About this task:
Return, exactly and in full, the lines of the records below starting at the one with "4. Why is this a class action?" and ending at the one with "5. Why is there a Settlement?", and no other lines.

Data extracts:

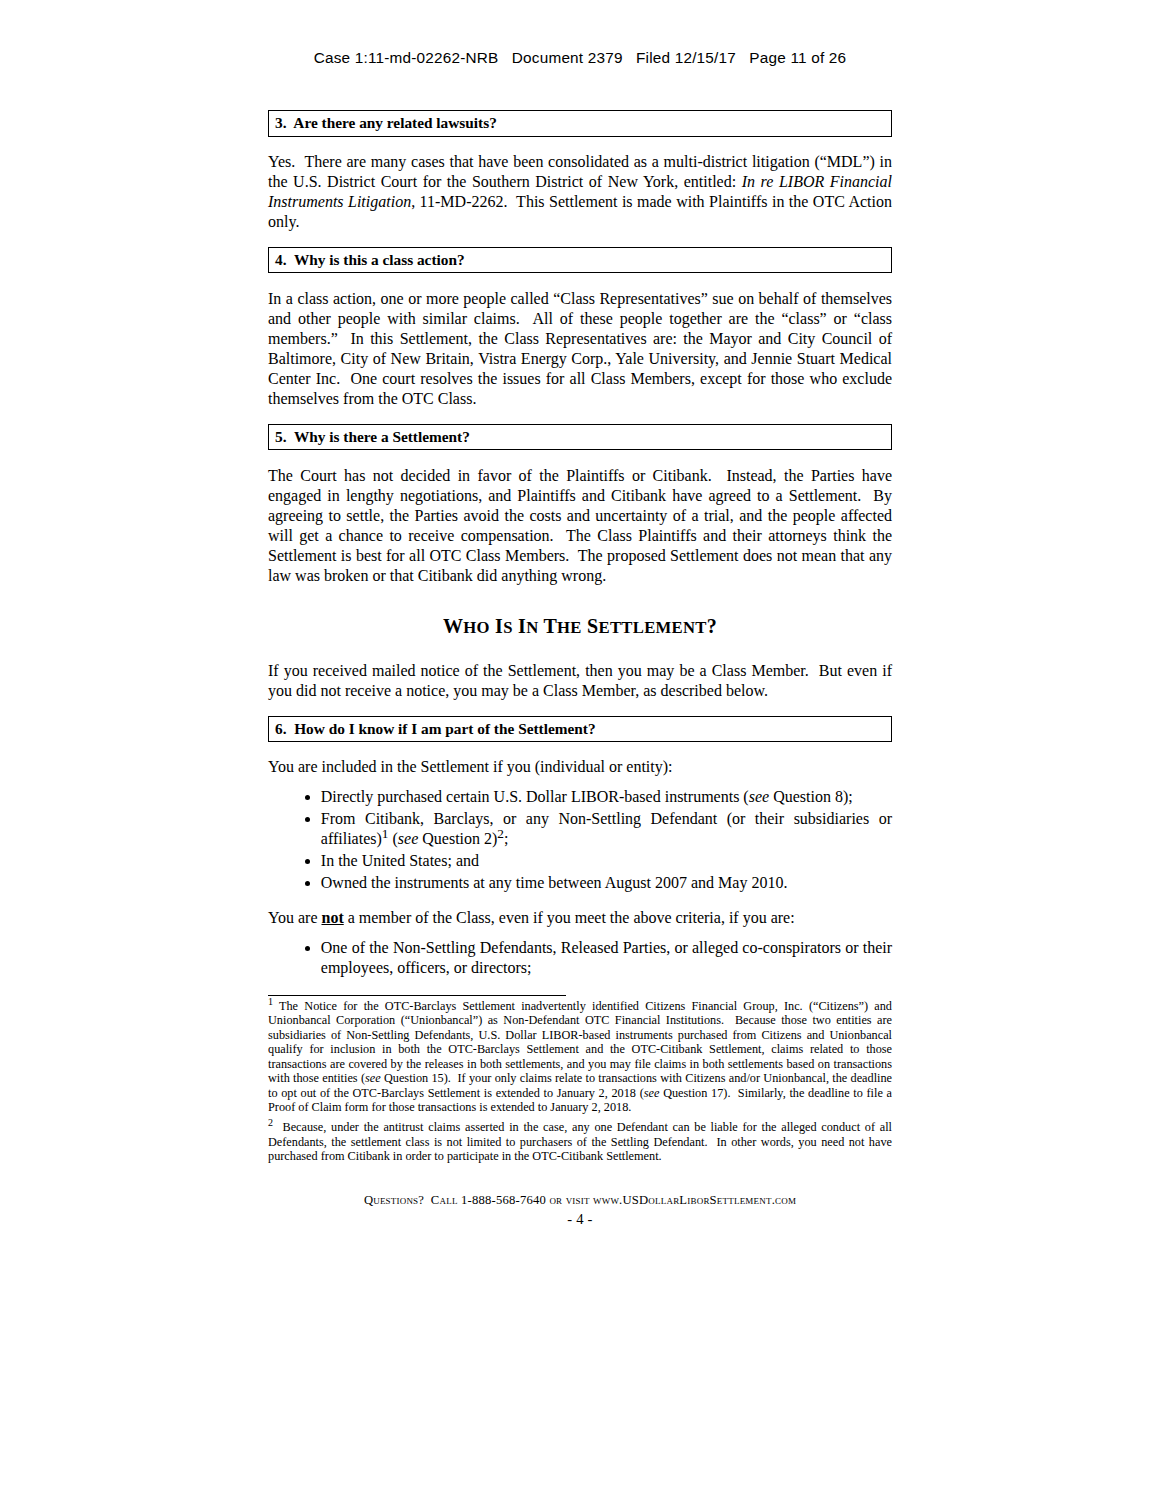Case 1:11-md-02262-NRB Document 2379 Filed 12/15/17 Page 11 of 26
3. Are there any related lawsuits?
Yes. There are many cases that have been consolidated as a multi-district litigation (“MDL”) in the U.S. District Court for the Southern District of New York, entitled: In re LIBOR Financial Instruments Litigation, 11-MD-2262. This Settlement is made with Plaintiffs in the OTC Action only.
4. Why is this a class action?
In a class action, one or more people called “Class Representatives” sue on behalf of themselves and other people with similar claims. All of these people together are the “class” or “class members.” In this Settlement, the Class Representatives are: the Mayor and City Council of Baltimore, City of New Britain, Vistra Energy Corp., Yale University, and Jennie Stuart Medical Center Inc. One court resolves the issues for all Class Members, except for those who exclude themselves from the OTC Class.
5. Why is there a Settlement?
The Court has not decided in favor of the Plaintiffs or Citibank. Instead, the Parties have engaged in lengthy negotiations, and Plaintiffs and Citibank have agreed to a Settlement. By agreeing to settle, the Parties avoid the costs and uncertainty of a trial, and the people affected will get a chance to receive compensation. The Class Plaintiffs and their attorneys think the Settlement is best for all OTC Class Members. The proposed Settlement does not mean that any law was broken or that Citibank did anything wrong.
WHO IS IN THE SETTLEMENT?
If you received mailed notice of the Settlement, then you may be a Class Member. But even if you did not receive a notice, you may be a Class Member, as described below.
6. How do I know if I am part of the Settlement?
You are included in the Settlement if you (individual or entity):
Directly purchased certain U.S. Dollar LIBOR-based instruments (see Question 8);
From Citibank, Barclays, or any Non-Settling Defendant (or their subsidiaries or affiliates)1 (see Question 2)2;
In the United States; and
Owned the instruments at any time between August 2007 and May 2010.
You are not a member of the Class, even if you meet the above criteria, if you are:
One of the Non-Settling Defendants, Released Parties, or alleged co-conspirators or their employees, officers, or directors;
1 The Notice for the OTC-Barclays Settlement inadvertently identified Citizens Financial Group, Inc. (“Citizens”) and Unionbancal Corporation (“Unionbancal”) as Non-Defendant OTC Financial Institutions. Because those two entities are subsidiaries of Non-Settling Defendants, U.S. Dollar LIBOR-based instruments purchased from Citizens and Unionbancal qualify for inclusion in both the OTC-Barclays Settlement and the OTC-Citibank Settlement, claims related to those transactions are covered by the releases in both settlements, and you may file claims in both settlements based on transactions with those entities (see Question 15). If your only claims relate to transactions with Citizens and/or Unionbancal, the deadline to opt out of the OTC-Barclays Settlement is extended to January 2, 2018 (see Question 17). Similarly, the deadline to file a Proof of Claim form for those transactions is extended to January 2, 2018.
2 Because, under the antitrust claims asserted in the case, any one Defendant can be liable for the alleged conduct of all Defendants, the settlement class is not limited to purchasers of the Settling Defendant. In other words, you need not have purchased from Citibank in order to participate in the OTC-Citibank Settlement.
Questions? Call 1-888-568-7640 or visit www.USDollarLiborSettlement.com
- 4 -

Your response:
4. Why is this a class action?
In a class action, one or more people called “Class Representatives” sue on behalf of themselves and other people with similar claims. All of these people together are the “class” or “class members.” In this Settlement, the Class Representatives are: the Mayor and City Council of Baltimore, City of New Britain, Vistra Energy Corp., Yale University, and Jennie Stuart Medical Center Inc. One court resolves the issues for all Class Members, except for those who exclude themselves from the OTC Class.
5. Why is there a Settlement?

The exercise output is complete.